* _Selected excerpt_
★ ★ ★

Unlike Haskell, the other languages mentioned all have two advantages: (1) evaluation-order is eager by default, though you can get lazy evaluation by specifically requesting it. In Haskell's the reverse. (2) Mutation is available, though much of the libraries and code you'll see doesn't use it. I actually think it's pedagogically better to learn functional programming while at the same time having an eye on how it interacts with side-effects, and working your way to monadic-style composition somewhat down the road. So I think this is an advantage. Some will tell you that it's better to be thrown into Haskell's more-quarantined handling of mutaton first, though.
Robert Harper at CMU has some nice blog posts on teaching functional programming. As I understand, he also prefers languages like OCaml for teaching.
Among the three classes of languages I recommended (Pure, Scheme and friends, OCaml and friends), the first two have dynamic typing. The first and third have explicit reference cells (as though in Python, you restricted yourself to never reassiging a variable but you could still change what's stored at a list index). Scheme has implicit reference cells: variables themselves look mutable, as in C and Python, and the reference cell handling is done under the covers. In languages like that, you often have some form of explicit reference cell available too (as in the example I just gave in Python, or using mutable pairs/lists in Racket...in other Schemes, including the Scheme standard, those are the default pairs/lists).

★ ★ ★

* _Dataset records_
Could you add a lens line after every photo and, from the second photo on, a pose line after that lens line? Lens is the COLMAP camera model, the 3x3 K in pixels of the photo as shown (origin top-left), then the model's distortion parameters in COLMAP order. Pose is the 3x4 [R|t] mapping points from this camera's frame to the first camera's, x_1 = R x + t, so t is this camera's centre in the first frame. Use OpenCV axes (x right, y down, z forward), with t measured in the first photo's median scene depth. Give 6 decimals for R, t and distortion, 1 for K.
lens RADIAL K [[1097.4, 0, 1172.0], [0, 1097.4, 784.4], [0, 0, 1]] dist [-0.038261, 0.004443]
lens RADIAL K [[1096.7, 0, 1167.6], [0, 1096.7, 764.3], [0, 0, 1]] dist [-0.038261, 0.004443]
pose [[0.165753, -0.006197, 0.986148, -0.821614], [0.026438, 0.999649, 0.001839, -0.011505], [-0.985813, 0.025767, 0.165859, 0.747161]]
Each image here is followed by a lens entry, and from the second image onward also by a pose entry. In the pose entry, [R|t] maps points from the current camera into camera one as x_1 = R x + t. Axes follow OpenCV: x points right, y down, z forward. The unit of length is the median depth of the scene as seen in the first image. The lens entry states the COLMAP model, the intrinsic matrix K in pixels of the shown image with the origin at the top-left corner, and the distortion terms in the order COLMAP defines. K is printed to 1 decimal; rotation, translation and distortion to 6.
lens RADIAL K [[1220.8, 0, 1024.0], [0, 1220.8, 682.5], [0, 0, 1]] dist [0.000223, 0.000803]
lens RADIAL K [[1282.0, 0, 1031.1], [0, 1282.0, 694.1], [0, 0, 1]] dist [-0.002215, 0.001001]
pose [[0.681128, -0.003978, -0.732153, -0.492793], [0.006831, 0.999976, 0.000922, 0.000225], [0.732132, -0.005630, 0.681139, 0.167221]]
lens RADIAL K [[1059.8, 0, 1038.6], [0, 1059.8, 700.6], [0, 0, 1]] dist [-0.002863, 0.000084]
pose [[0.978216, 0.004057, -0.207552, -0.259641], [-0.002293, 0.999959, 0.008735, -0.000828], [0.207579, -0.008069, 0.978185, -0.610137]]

★ ★ ★

* _Work request 1_
In the passage on learning functional programming languages, which of the three recommended classes of languages has implicit reference cells?
* _Work request 2_
Continue the passage on learning functional programming languages from the point where it stops.

* _Result 1_
Scheme (Scheme and friends) has implicit reference cells.

* _Result 2_
One virtue Haskell does have is some textbooks are appearing for it. (I mean this sincerely, not snarkily.) What books/resources to use is another controversial issue with many wars/closed questions. SICP as others have recommended has many fans and also some critics. There seem to me to be many good choices. I won't venture further into those debates.
At first, read Structure and Implementation of Computer Programs. I recommend Lisp (for, example, it's dialect Scheme) as first functional programming language.
Another option is Clojure, which I'm given to understand is more "purely" functional than Scheme/Racket (don't ask me about the details here) and possibly similar enough to let you use it in conjunction with SICP (Structure and Interpretation of Computer Programs, a highly recommended book also suggested by another answer).
I would like to learn a functional language in order to broaden my horizon. I have knowledge of Python and C/C++ and I want a language to be easy to learn from someone who comes from the imperative domain of languages. I don't care if the language is powerful enough. I just want a language in order to learn the basic of functional programming and then I will try for a more difficult (and powerful language).
Great question!
I had done BASIC, Pascal, assembler, C and C++ before I started doing functional programming in the late 1990s. Then I started using two functional languages at about the same time, Mathematica and OCaml, and was using them exclusively within a few years. In particular, OCaml let me write imperative code which looked like the code I had been writing before. I found that valuable as a learner because it let me compare the different approaches which made the advantages of ML obvious.
However, as others have mentioned, the core benefit of Mathematica and OCaml is pattern matching and that is not technically related to functional programming. I have subsequently looked at many other functional languages but I have no desire to go back to a language that lacks pattern matching.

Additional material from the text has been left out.